IQSS / dataverse

Open source research data repository software
http://dataverse.org
Other
857 stars 482 forks source link

DataCite Citations #10635

Open Esteban-Mtz opened 2 weeks ago

Esteban-Mtz commented 2 weeks ago

What steps does it take to reproduce the issue?

When we run script https://guides.dataverse.org/en/latest/_downloads/7e1b7e580244f61d2ac2de279759d154/counter_weekly.sh

None

When we run script to update citations for Datasets, Dataverse uses api end point "updateCitationsForDataset" in src/main/java/edu/harvard/iq/dataverse/api/MakeDataCountApi.java

This method calls Datacite api to take json information about doi (https://api.datacite.org/events?doi="DOI"&source=crossref&page[size]=1000)

When Dataverse has all information, it uses method "parseCitations" in src/main/java/edu/harvard/iq/dataverse/makedatacount/DatasetExternalCitationsServiceBean.java to extract citations information.

This method discriminates between inbound ("cites", "references", "supplements") and outbound ("is-cited-by", "is-referenced-by","is-supplemented-by") relationships. After that, it converts the recived DOI into Dataverse DOI in both cases with:

String globalId = subjectUri.replace("https://", "").replace("doi.org/", "doi:").toUpperCase().replace("DOI:", "doi:");

In our case, our :Shoulder is "data" and globalId is transformed in "DATA" and Dataverse doesn't find globalID. Because Dataverse transforms https://doi.org/10.34810/data146 into doi:10.34810/DATA146

We don't know, because you transform the recived DOI with toUpperCase(). Is it necessary?

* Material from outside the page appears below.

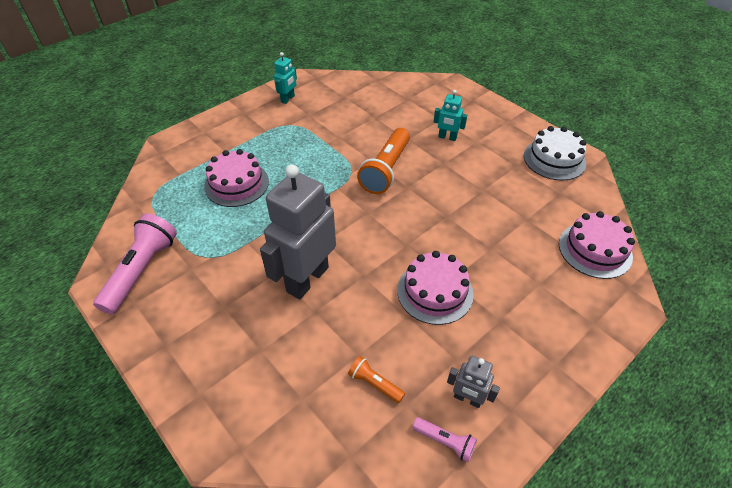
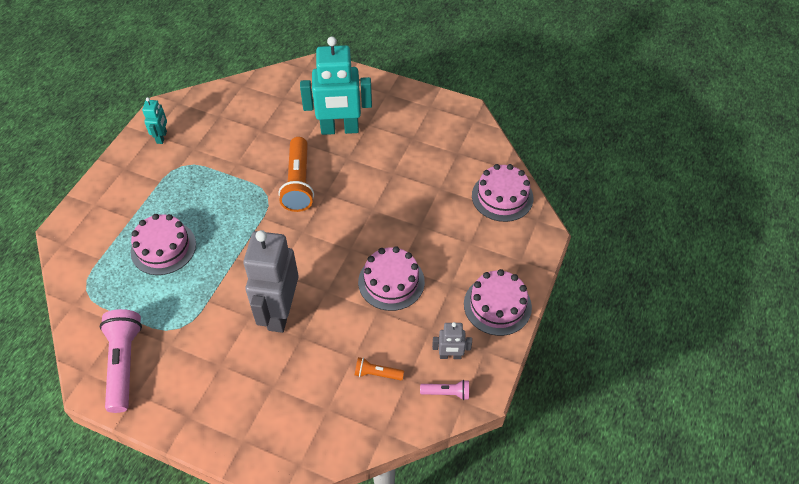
camera: 25 degrees left, 5 degrees up
(447, 137) = (339, 129): turquoise robot -> turquoise robot, size x2.15
(547, 363) = (497, 305): none -> pink cake
(554, 159) = (442, 121): white cake -> none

When we remove the last part ".toUpperCase().replace("DOI:", "doi:");". The script generates citations correctly.

MakeDataCount API

Should Dataverse change the received DOI to uppercase?

In the guide you don't say anything about that and query to put a new :Shoulder has lowercase.

curl -X PUT -d "MyShoulder/" http://localhost:8080/api/admin/settings/:Shoulder

Which version of Dataverse are you using?

We use 5.11.1 version, but the latest version also has toUpperCase().

Any related open or closed issues to this bug report?

No

An example:

https://dataverse.csuc.cat/dataset.xhtml?persistentId=doi:10.34810/data146

imagen

But 0 Citations.

imagen

An example removing ".toUpperCase().replace("DOI:", "doi:");" 2 Citations

imagen

qqmyers commented 2 weeks ago

Thanks for reporting the issue! DOIs are supposed to be case insensitive according to https://support.datacite.org/docs/datacite-doi-display-guidelines#dois-urls-and-case-sensitivity, so I think the root problem is not that we use toUpperCase here, but that the comparison elsewhere is case sensitive. The code for handling PIDs has changed significantly since 5.11.1 (with multi PID Provider support), but in trying to reproduce this, I see citation counting is broken in the current release as well, even for those with an upper case shoulder. I'll work to get a fix into the current code. (For 5.11, I'm not sure what can be done without a code fix - using an uppercase shoulder would impact the display and assuming your file/S3 store is case sensitive, where the files need to be - so not a very useful work-around.)